## [Fragmento para leer]
------
Desde entonces, el Este se ha convertido en el hogar preferido de varios extremistas occidentales prominentes. Götz Kubitschek, un destacado intelectual de extrema derecha de Suabia que quiere preservar la “identidad etnocultural” de Alemania, compró una casona rural en el Este, que a la vez es sede de su editorial e instituto de investigación de extrema derecha.
Lo mismo hicieron Björn Höcke y Andreas Kalbitz, dos occidentales que se convirtieron en los líderes de las facciones más radicales de la AfD en lo que entonces era Alemania del Este.
Los primeros años después de la reunificación fueron tan tumultuosos que los servicios de seguridad no lograron controlar este movimiento extremista fusionado.
“En los estados del este no había una estructura consolidada para un servicio de inteligencia nacional”, dijo Thomas Haldenwang, presidente de la oficina de inteligencia nacional, en una entrevista. “Las agencias en los nuevos estados tuvieron que ser construidas de la nada”.
A principios de la década de 1990, una ola de violencia racista arrasó en Alemania, gran parte de ella en el Este. Los extranjeros eran perseguidos, golpeados y a veces asesinados. Los asilos eran bombardeados. Los autobuses de inmigrantes fueron atacados. A veces los espectadores de Alemania Oriental miraban, aplaudían o se unían a ellos.
“Se podía ver que algo estaba cambiando y no solo en la periferia”, dijo Volkhard Knigge, un historiador. “De lo contrario, la AfD no sería tan fuerte hoy en día.”
A principios de la década de 1990, Knigge se trasladó al este para dirigir el monumento en el antiguo campo de concentración de Buchenwald. Se sorprendió por la abundancia de recuerdos nazis como “Mein Kampf” de Hitler en venta en los mercados de pulgas y por la multitud de jóvenes neonazis enojados que se reunían en la histórica plaza del teatro y gritaban consignas xenófobas.
“Pensábamos que la democracia había ganado”, dijo Knigge. “Occidente pensó que este era el fin de la historia. Pero, para los nacionalistas, esto era una revisión de la historia”.
La reunificación unió dos cepas de nacionalismo, dijo Anetta Kahane, una activista judía antirracista: conservadurismo nacionalista de estilo occidental y una variedad social-revolucionaria oriental más radical. Por sí solos, ninguno de los dos había sido lo suficientemente poderoso como para impulsar un movimiento político.
“El matrimonio de ambos hizo posible la AfD”, dijo Kahane, quien dirige la Fundación Amadeo-Antonio, llamada así en honor a un negro angoleño que fue golpeado hasta la muerte con un bate de béisbol por los neonazis menos de dos meses después de la reunificación.
Para la mayoría de los alemanes, el nuevo siglo se definió por el progreso. La canciller Angela Merkel, originaria de la parte oriental, ha personificado los valores liberales occidentales. Cuando el país fue anfitrión de la Copa Mundial de Fútbol en 2006, se exhibió una Alemania multicultural y segura de sí misma, en lo que muchos en ese momento llamaron “un cuento de hadas de verano”.
“Quería creer que eso es lo que somos como país, y lo creí”, dijo Tanjev Schultz, autor y profesor de Periodismo. “Pero no era cierto”.
------
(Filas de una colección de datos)
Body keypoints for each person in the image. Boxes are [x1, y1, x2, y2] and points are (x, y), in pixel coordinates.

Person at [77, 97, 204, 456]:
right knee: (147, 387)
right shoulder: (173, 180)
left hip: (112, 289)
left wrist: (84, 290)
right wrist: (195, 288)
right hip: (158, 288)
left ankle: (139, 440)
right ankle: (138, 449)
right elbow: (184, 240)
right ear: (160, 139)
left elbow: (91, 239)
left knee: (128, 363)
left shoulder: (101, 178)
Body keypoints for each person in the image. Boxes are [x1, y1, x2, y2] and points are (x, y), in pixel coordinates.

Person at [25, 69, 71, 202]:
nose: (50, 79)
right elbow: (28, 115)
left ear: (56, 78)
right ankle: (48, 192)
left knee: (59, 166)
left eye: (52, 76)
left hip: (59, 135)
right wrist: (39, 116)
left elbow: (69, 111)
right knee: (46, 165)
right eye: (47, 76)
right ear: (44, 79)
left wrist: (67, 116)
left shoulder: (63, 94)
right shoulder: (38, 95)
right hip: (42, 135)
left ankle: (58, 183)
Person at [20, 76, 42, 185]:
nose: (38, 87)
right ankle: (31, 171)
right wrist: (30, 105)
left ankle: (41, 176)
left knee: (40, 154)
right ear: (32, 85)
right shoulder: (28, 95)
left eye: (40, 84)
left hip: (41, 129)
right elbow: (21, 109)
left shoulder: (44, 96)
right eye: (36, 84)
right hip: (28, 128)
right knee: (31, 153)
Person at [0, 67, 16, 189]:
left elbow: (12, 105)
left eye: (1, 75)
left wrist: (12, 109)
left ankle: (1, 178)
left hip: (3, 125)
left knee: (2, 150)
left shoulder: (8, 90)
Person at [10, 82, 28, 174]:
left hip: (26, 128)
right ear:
------
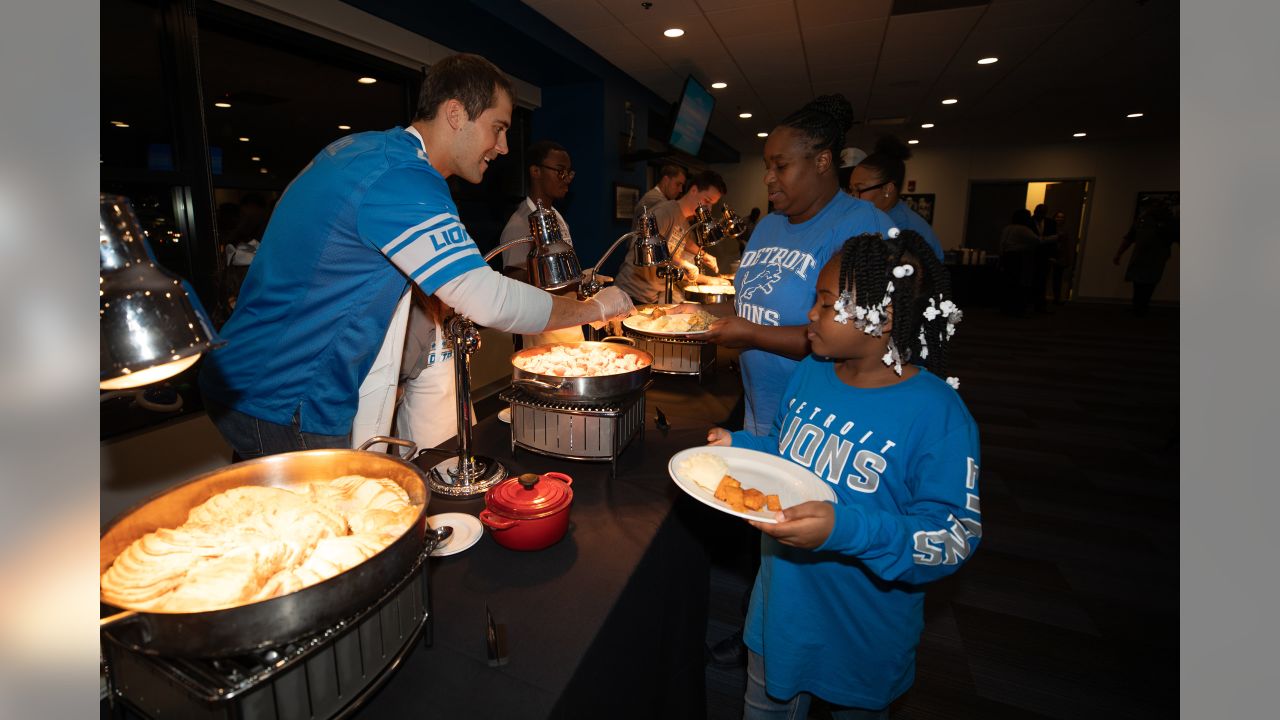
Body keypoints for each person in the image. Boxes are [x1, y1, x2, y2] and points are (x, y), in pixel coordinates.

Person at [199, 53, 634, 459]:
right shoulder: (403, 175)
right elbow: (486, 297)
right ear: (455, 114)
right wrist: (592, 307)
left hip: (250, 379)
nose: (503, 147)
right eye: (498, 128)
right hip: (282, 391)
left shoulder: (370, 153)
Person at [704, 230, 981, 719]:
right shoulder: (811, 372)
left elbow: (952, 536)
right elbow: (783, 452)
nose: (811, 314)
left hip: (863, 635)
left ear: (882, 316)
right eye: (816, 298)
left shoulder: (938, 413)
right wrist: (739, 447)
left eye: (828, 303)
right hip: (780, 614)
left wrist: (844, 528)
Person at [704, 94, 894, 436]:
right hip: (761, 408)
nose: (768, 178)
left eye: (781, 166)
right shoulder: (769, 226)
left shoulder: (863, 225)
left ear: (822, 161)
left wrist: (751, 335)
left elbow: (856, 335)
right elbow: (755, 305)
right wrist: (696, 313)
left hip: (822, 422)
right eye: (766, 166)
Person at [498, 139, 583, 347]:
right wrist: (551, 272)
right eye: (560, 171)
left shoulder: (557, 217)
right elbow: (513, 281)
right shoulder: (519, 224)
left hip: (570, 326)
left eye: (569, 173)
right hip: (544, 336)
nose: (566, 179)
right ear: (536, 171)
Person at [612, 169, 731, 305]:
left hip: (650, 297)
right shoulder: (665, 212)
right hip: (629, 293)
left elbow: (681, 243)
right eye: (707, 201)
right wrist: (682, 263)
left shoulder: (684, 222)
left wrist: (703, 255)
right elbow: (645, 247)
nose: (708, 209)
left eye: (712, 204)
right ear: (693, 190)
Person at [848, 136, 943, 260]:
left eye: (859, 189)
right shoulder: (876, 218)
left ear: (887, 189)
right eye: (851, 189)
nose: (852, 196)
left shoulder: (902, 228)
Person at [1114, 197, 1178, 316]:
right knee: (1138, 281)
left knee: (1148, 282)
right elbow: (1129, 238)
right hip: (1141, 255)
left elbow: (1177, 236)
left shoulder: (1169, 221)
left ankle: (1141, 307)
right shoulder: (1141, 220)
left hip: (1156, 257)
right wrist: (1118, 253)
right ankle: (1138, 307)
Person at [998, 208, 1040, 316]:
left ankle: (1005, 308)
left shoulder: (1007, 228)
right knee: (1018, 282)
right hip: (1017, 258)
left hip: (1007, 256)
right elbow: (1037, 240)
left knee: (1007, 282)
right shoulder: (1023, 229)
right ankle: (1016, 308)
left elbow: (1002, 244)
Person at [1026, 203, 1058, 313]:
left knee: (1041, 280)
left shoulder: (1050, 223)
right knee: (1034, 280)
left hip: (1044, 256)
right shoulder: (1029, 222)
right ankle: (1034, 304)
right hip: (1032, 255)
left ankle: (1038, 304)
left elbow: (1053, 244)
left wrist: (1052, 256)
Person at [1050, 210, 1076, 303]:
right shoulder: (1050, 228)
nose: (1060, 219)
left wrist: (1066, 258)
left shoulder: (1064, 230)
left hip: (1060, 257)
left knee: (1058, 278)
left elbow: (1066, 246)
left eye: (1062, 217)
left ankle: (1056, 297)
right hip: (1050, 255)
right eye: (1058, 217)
------
## [Sobre este ejercicio]
Responde a estas preguntas usando solo el fragmento sobre la extrema derecha en el este de Alemania:
(a) ¿Qué compró Götz Kubitschek en el Este?
(b) ¿Qué monumento se fue a dirigir Volkhard Knigge a principios de la década de 1990?
(c) ¿En qué año fue Alemania sede de la Copa Mundial de Fútbol?

## [Respuesta escrita]
(a) Una casona rural, que también es sede de su editorial y de su instituto de investigación de extrema derecha.
(b) El monumento en el antiguo campo de concentración de Buchenwald.
(c) En 2006.